L’axe routier reliant Douala à Bafoussam, puis à Bamenda, constitue un pilier essentiel pour l’économie camerounaise. Pourtant, cette route nationale 5, aujourd’hui dans un état déplorable, cumule des records tragiques en matière de mortalité et de dégradation avancée.

Plusieurs facteurs expliquent cette situation préoccupante : le trafic incessant de camions et de bus interurbains, le manque criant d’investissements dans l’entretien et la rénovation, ainsi que les effets dévastateurs du changement climatique. Les pluies de plus en plus intenses transforment cet axe vital en un parcours semé d’embûches, accélérant la détérioration de l’asphalte et favorisant l’apparition de nids-de-poule géants.

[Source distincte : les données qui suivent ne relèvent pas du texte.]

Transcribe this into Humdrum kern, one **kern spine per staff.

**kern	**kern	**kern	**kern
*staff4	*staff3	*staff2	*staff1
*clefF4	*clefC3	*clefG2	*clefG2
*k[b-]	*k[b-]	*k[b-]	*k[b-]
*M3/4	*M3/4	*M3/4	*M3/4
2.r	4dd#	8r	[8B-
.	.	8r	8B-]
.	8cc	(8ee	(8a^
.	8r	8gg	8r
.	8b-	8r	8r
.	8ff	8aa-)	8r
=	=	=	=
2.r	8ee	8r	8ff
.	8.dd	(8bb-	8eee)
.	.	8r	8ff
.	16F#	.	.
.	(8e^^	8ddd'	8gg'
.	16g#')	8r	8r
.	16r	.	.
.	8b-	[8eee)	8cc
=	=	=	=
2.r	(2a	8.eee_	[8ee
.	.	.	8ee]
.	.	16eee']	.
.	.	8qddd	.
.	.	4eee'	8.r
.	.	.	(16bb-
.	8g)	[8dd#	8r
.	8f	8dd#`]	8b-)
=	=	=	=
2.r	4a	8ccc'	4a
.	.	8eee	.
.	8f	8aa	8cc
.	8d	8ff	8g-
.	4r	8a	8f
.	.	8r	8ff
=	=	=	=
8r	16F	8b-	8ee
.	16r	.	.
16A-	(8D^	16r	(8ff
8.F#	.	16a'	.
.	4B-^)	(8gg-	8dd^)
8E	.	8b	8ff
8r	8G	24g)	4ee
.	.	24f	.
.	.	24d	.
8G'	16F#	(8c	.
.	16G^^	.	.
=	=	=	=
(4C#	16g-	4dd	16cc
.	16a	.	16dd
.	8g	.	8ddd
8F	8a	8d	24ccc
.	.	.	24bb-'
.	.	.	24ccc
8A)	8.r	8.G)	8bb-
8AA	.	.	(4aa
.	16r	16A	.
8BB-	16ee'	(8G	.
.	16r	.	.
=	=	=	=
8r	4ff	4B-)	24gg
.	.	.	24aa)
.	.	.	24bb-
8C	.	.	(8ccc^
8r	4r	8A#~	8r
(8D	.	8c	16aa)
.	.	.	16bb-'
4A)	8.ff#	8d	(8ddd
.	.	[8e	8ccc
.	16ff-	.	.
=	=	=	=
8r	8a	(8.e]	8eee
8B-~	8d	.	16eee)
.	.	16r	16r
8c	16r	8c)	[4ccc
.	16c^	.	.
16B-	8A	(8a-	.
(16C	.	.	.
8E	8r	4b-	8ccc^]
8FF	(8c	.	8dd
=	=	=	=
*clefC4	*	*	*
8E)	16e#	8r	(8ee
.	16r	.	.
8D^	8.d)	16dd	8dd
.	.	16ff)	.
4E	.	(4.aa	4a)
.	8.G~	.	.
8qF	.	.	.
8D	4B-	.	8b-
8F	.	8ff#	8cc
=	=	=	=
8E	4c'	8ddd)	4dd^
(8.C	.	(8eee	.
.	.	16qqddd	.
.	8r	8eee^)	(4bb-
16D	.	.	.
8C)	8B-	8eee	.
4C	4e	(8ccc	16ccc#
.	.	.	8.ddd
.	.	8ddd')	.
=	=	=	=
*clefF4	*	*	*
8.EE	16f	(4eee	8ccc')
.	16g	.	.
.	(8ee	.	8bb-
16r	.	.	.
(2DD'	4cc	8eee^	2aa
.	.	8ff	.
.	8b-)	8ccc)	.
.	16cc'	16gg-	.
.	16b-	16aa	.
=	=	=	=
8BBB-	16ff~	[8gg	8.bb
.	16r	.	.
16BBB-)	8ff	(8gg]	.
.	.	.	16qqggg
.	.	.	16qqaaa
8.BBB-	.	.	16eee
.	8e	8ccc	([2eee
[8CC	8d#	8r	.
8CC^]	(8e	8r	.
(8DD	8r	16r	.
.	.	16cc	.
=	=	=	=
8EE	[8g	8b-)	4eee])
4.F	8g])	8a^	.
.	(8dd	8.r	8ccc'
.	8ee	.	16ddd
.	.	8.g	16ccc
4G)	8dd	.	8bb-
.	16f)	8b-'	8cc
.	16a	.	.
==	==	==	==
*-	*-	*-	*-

Un trajet devenu un véritable parcours du combattant

Sillonner cette route entre Douala et Bafoussam est désormais une épreuve pour les usagers. Les pluies torrentielles transforment régulièrement la chaussée en un piège mortel, tandis que les glissements de terrain et les affaissements de sol rendent certains tronçons totalement impraticables. Ce qui prenait autrefois trois heures et demie de trajet s’étire aujourd’hui sur plus de dix heures, dans des conditions d’inconfort extrême.

Les conducteurs sont contraints de multiplier les détours pour éviter les zones les plus dangereuses. Une voyageuse, Alice, témoigne de son expérience : « Nous sommes partis de Bafoussam il y a 14 heures. La route principale est totalement impraticable dans le département du Haut-Nkam. Nous avons dû emprunter la route de Yaoundé, alors que notre destination était Douala, en passant par Bagangté. Résultat : nous arrivons épuisés, courbaturés et traumatisés. »

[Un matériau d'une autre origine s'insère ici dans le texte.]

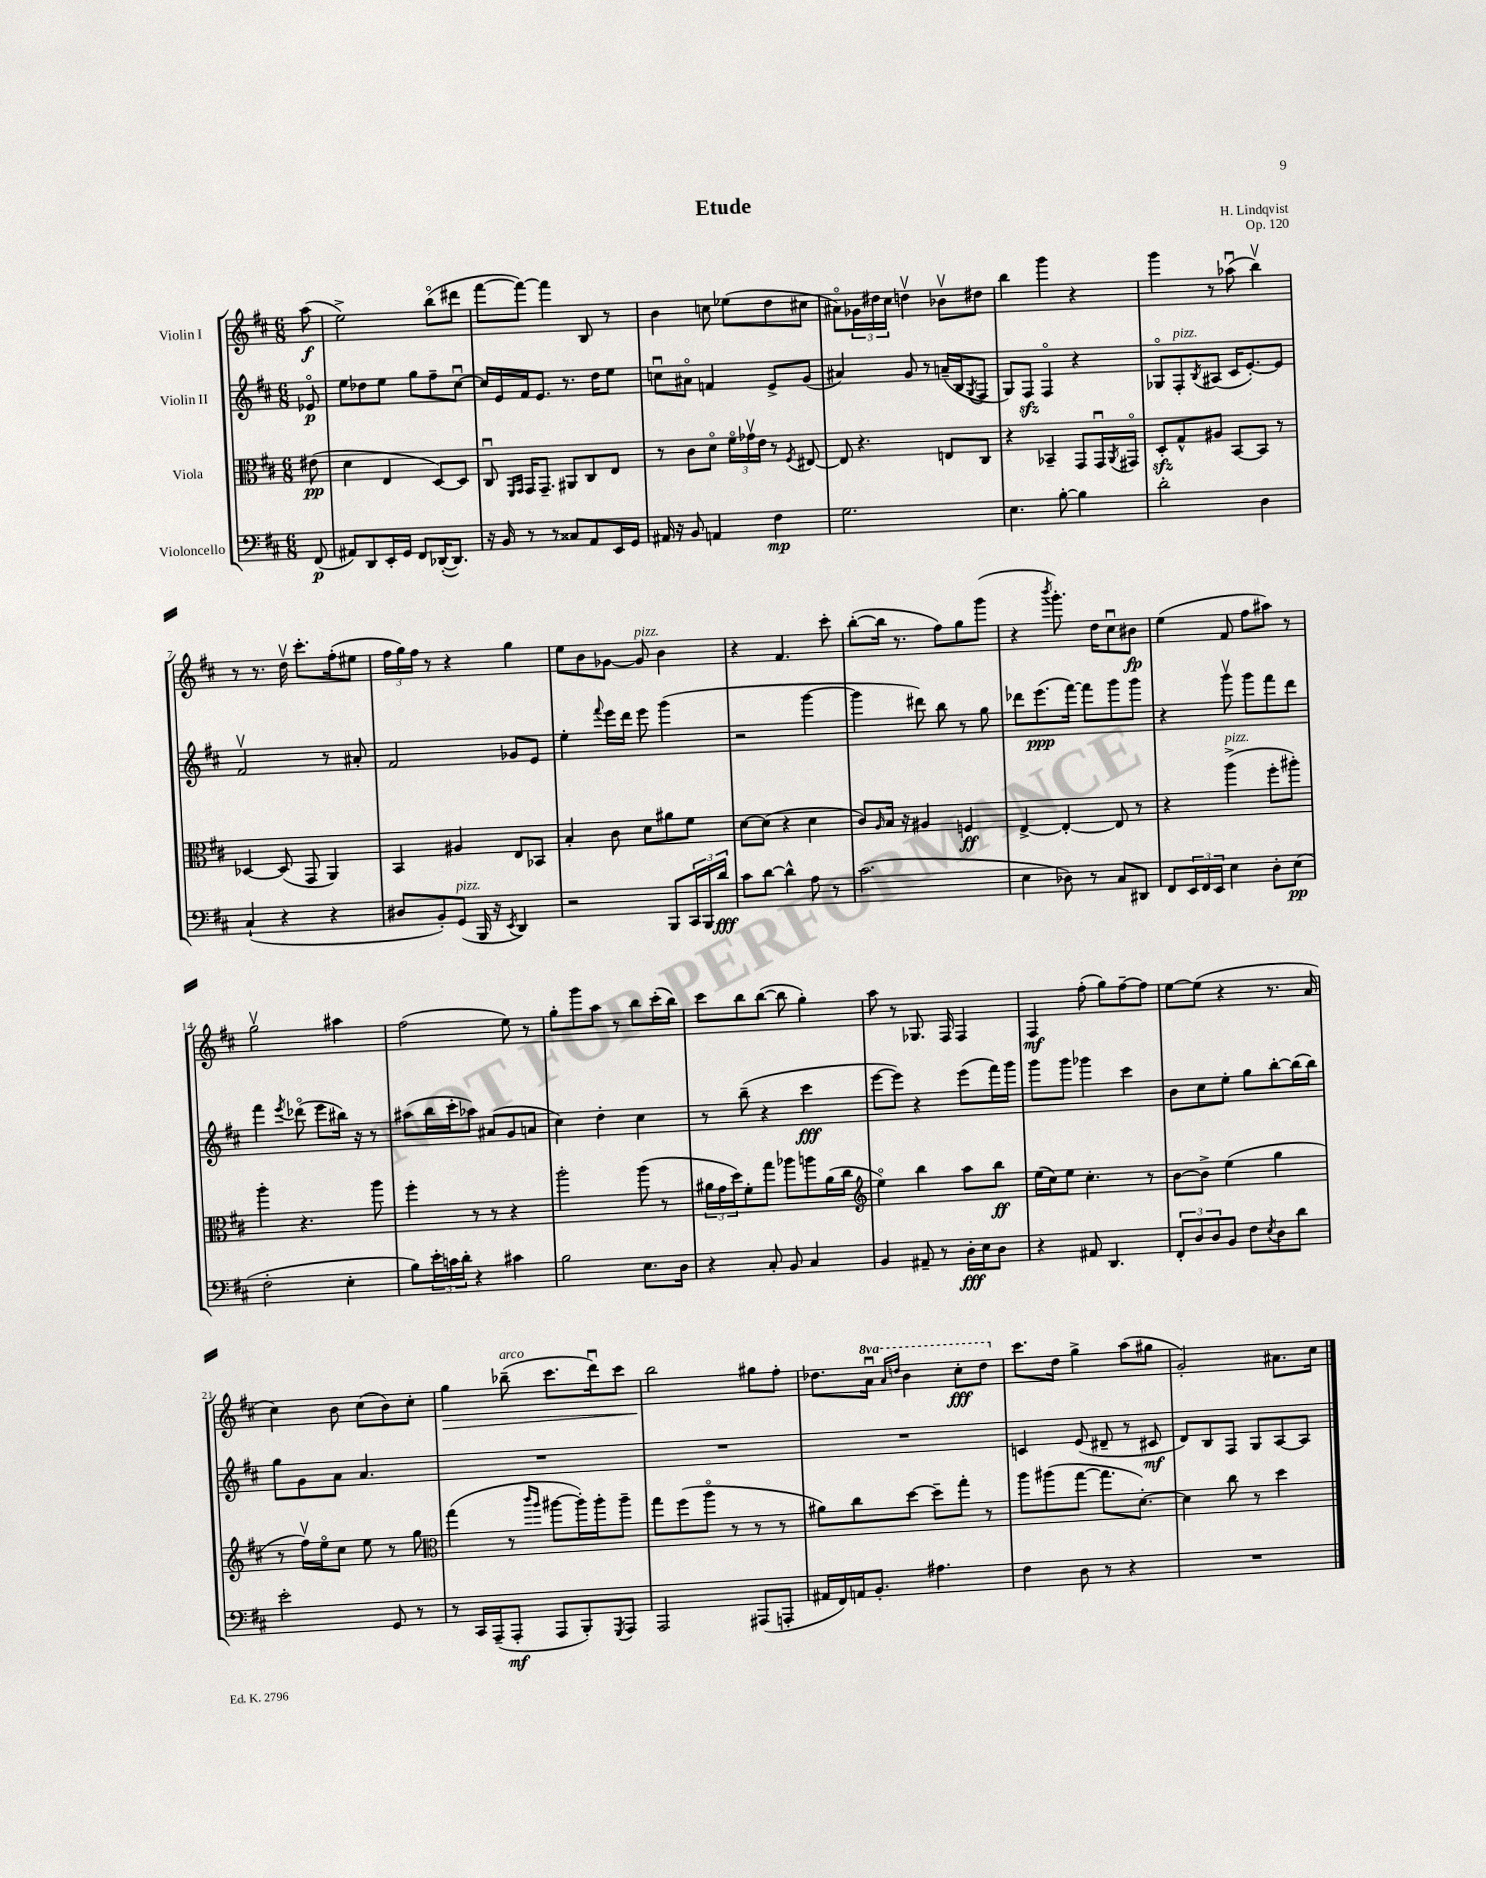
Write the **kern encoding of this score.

Le « Triangle de la mort » : un corridor routier sous haute tension

Le relief accidenté de l’Ouest camerounais, couplé à des précipitations de plus en plus violentes, fragilise considérablement cette artère. Le tragique éboulement de la falaise de Dschang, survenu le 5 novembre 2024 et ayant causé la mort de 14 personnes, illustre tragiquement cette vulnérabilité. Ce corridor, surnommé le « Triangle de la mort » — Douala-Yaoundé-Bafoussam — serait le théâtre de près d’une centaine de décès chaque mois.

Pour les voyageurs, l’arrivée à destination sonne souvent comme une délivrance, mais toujours dans la douleur. Un autre usager partage son vécu : « Je suis arrivé ce matin à 2 heures. Ce trajet est un vrai calvaire. Pourquoi ne pas passer par la Nationale 3 jusqu’à Yaoundé, puis emprunter la Nationale 6 ? Même si cela coûte plus cher, cela éviterait de risquer sa vie sur la Nationale 5, où l’on finit parfois en pièces détachées. »

Réhabilitation promise, mais toujours attendue

Le gouvernement camerounais a évalué le coût de la réhabilitation de cette route à environ 180 milliards de francs CFA. Pourtant, sur le terrain, la colère des usagers gronde. Les péages, censés financer l’entretien des infrastructures, sont perçus comme une injustice alors que la chaussée se dégrade jour après jour. Mika Séma, un transporteur, exprime son mécontentement : « Les péages sont supposés servir à entretenir les routes. Mais quand il n’y a plus de route, pourquoi continuer à payer ? Il est temps que les autorités agissent concrètement pour sauver cette artère qui fait la fierté de notre pays. »

Avec des saisons des pluies de plus en plus dévastatrices et l’absence de travaux d’envergure, la route entre Douala et Bafoussam risque de continuer à alimenter les drames routiers les plus tragiques du Cameroun.